Detto questo, c’è poi un problema di identità.

"La città è un luogo di aggregazione. Tutti si aspettano di avere lavoro, attrattività, divertimento, ma non è sempre così; ci sono problemi di emarginazione, di differenza, di accesso alle risorse. A questo punto la città deve far conto di qual è la propria mission, cosa vuole diventare da grande, per non perdere la propria identità".

E, nel concreto, come agirebbe?

"Sull’inclusività. Ridare a questa città i grandi valori che ha sempre dimostrato. Non è un caso che Milano sia la prima città ad aver attivato il project financing e che abbia pensato al primo ospizio per gli anziani. Insomma, si diceva “Milano con il cuore in mano”. Una realtà, questa, che ogni giorno, però, credo, debba essere riscoperta".

Insomma, dinanzi al dinamismo milanese, i valori non devono essere persi di vista?

"Sì, vivere a Milano dev’essere diverso rispetto a vivere in un’altra qualsiasi capitale del mondo.

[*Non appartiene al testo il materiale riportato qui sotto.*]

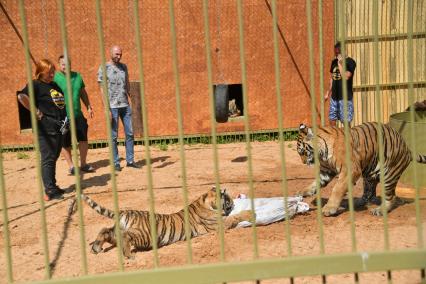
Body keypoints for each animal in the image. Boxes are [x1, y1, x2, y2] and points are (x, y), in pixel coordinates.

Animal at [68, 187, 251, 258]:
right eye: (228, 200)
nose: (233, 204)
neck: (205, 200)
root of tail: (124, 212)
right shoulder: (218, 224)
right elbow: (235, 217)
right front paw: (250, 213)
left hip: (116, 231)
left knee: (104, 230)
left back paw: (95, 248)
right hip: (146, 235)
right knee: (126, 237)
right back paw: (129, 256)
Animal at [296, 121, 426, 216]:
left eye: (302, 152)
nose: (303, 162)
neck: (322, 154)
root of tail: (407, 149)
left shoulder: (350, 169)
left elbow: (337, 189)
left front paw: (329, 208)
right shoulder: (326, 172)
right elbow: (315, 183)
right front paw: (303, 192)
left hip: (389, 175)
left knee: (391, 196)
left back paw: (380, 210)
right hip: (369, 175)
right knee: (369, 193)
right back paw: (357, 202)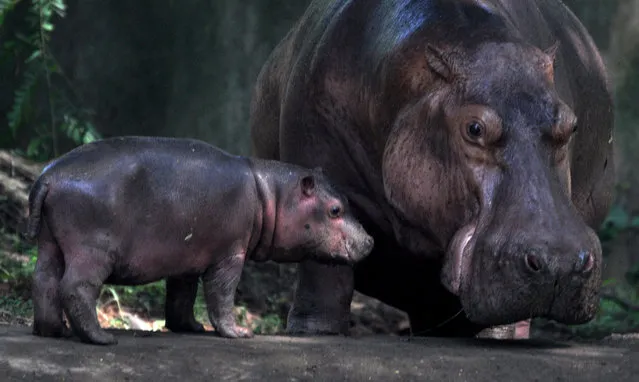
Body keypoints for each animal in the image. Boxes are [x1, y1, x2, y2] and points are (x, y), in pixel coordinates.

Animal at [26, 136, 376, 344]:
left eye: (345, 200)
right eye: (335, 209)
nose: (371, 241)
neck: (272, 193)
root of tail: (49, 176)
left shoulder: (187, 256)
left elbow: (182, 295)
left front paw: (190, 328)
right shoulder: (229, 255)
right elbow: (221, 294)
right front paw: (239, 333)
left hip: (50, 244)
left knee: (44, 280)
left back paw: (52, 331)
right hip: (93, 251)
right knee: (76, 286)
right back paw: (101, 337)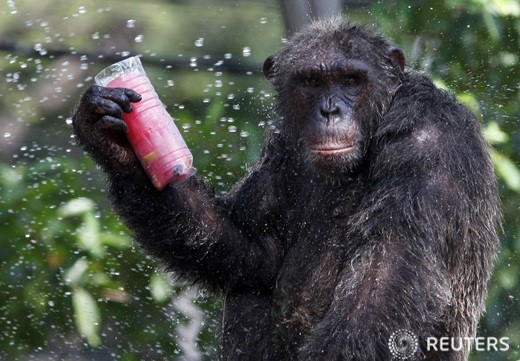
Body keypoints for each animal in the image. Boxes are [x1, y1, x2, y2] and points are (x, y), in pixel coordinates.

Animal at [72, 19, 500, 360]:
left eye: (351, 80)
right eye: (311, 82)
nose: (330, 110)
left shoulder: (430, 143)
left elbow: (381, 286)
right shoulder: (280, 151)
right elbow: (252, 249)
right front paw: (113, 141)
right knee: (249, 289)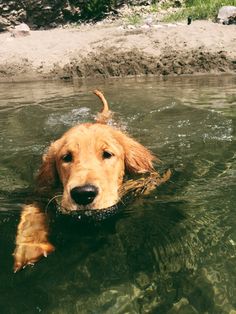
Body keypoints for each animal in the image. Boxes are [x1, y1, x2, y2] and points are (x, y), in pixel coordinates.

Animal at [13, 91, 171, 272]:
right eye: (66, 157)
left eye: (107, 154)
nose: (83, 194)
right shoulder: (40, 191)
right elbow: (30, 214)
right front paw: (29, 248)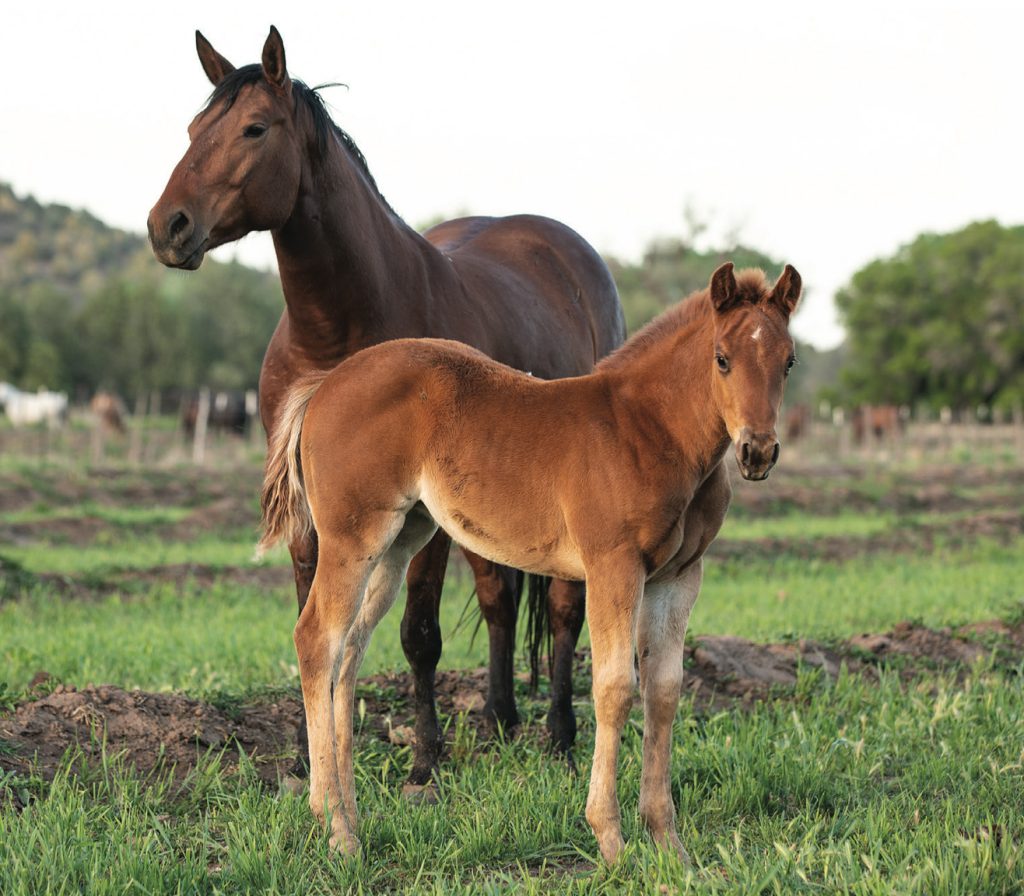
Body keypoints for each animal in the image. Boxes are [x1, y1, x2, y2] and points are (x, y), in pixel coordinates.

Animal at [147, 26, 625, 786]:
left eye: (255, 128)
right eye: (195, 129)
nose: (168, 226)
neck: (338, 331)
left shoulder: (419, 512)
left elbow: (419, 633)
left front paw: (425, 758)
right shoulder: (312, 510)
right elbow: (318, 621)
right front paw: (314, 755)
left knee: (562, 607)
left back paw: (558, 735)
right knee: (498, 598)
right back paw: (499, 720)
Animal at [260, 263, 802, 862]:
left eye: (789, 360)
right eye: (722, 357)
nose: (757, 452)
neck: (649, 429)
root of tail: (326, 384)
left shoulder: (678, 578)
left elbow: (663, 692)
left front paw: (669, 845)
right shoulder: (614, 566)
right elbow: (615, 688)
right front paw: (611, 840)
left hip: (401, 539)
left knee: (349, 651)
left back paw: (350, 817)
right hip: (351, 537)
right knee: (316, 640)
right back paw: (335, 825)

Altrimenti non avrebbe senso, saremmo un’economia massificata dove la corsa è semplicemente il carattere finanziario ed economico. Milano ha tutte le carte per fare la differenza, dobbiamo essere certamente attrattivi attraverso i valori".

E come esprimerli con il design in interventi concreti?

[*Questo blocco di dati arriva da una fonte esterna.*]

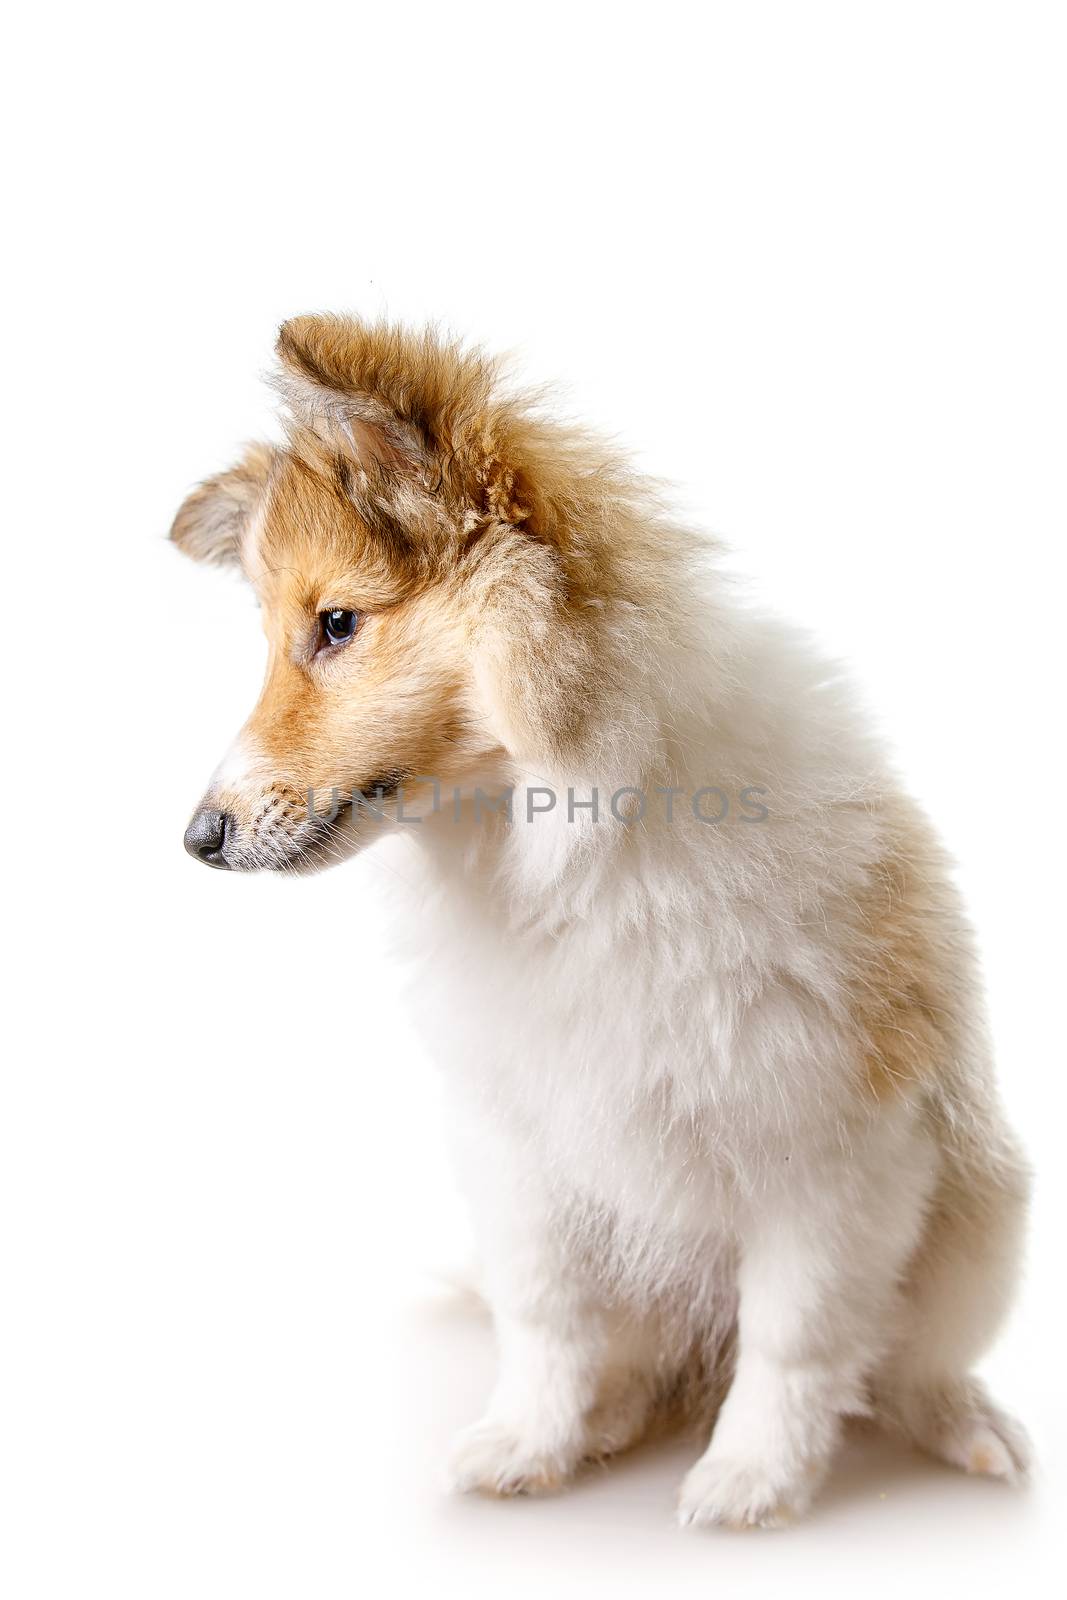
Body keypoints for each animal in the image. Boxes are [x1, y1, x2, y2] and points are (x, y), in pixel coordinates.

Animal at [173, 315, 1023, 1523]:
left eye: (335, 625)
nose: (197, 839)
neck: (563, 845)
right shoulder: (520, 1153)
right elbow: (547, 1320)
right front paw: (529, 1445)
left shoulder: (829, 1154)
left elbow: (796, 1338)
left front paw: (749, 1482)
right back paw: (616, 1417)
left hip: (984, 1214)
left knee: (904, 1365)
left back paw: (964, 1428)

"Il design italiano non si è mai limitato al disegno di forme di oggetti. è sempre stato costruzione di relazione. In quest’ottica si pongono quindi temi di carattere politico, umanistico prima di tutto. Il design è certamente una disciplina tecnico-scientifica, detto questo la capacità narrativa che il design italiano ha di sintesi, non attraverso le forme ma attraverso le relazioni che riesce ad attivare, è straordinaria, il mondo ce lo invidia e nessuno riesce a copiarci finora".

A quali quartieri darebbe rilievo nel processo di trasformazione e di recupero dei valori che citava?

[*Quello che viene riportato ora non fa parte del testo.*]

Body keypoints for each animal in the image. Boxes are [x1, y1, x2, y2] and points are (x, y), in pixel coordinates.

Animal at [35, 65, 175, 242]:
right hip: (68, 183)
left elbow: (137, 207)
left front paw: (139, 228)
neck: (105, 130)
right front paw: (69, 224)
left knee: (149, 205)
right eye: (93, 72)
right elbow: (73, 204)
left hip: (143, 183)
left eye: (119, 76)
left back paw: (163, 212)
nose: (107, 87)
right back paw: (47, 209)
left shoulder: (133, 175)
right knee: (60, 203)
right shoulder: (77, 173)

"Ogni periodo storico ha delle emergenze. Quando studiavo all’università l’emergenza principale era il recupero dei centri storici. Oggi siamo in una situazione completamente diversa. I centri storici sono stati riqualificati, però hanno espulso tutta una serie di attività; banalmente si fa fatica a comprare il prosciutto crudo. Oggi, secondo me, il vero problema è l’inclusione della diversità che si concentra principalmente nei quartieri periferici".

Quindi intervenire in periferia?

"Si, e addirittura oltre la periferia, nella frangia urbana. Un problema di connessioni rapide, di accessibilità ai servizi. Tutto ciò va pensato e adeguato costantemente. Questa, secondo me, è la priorità".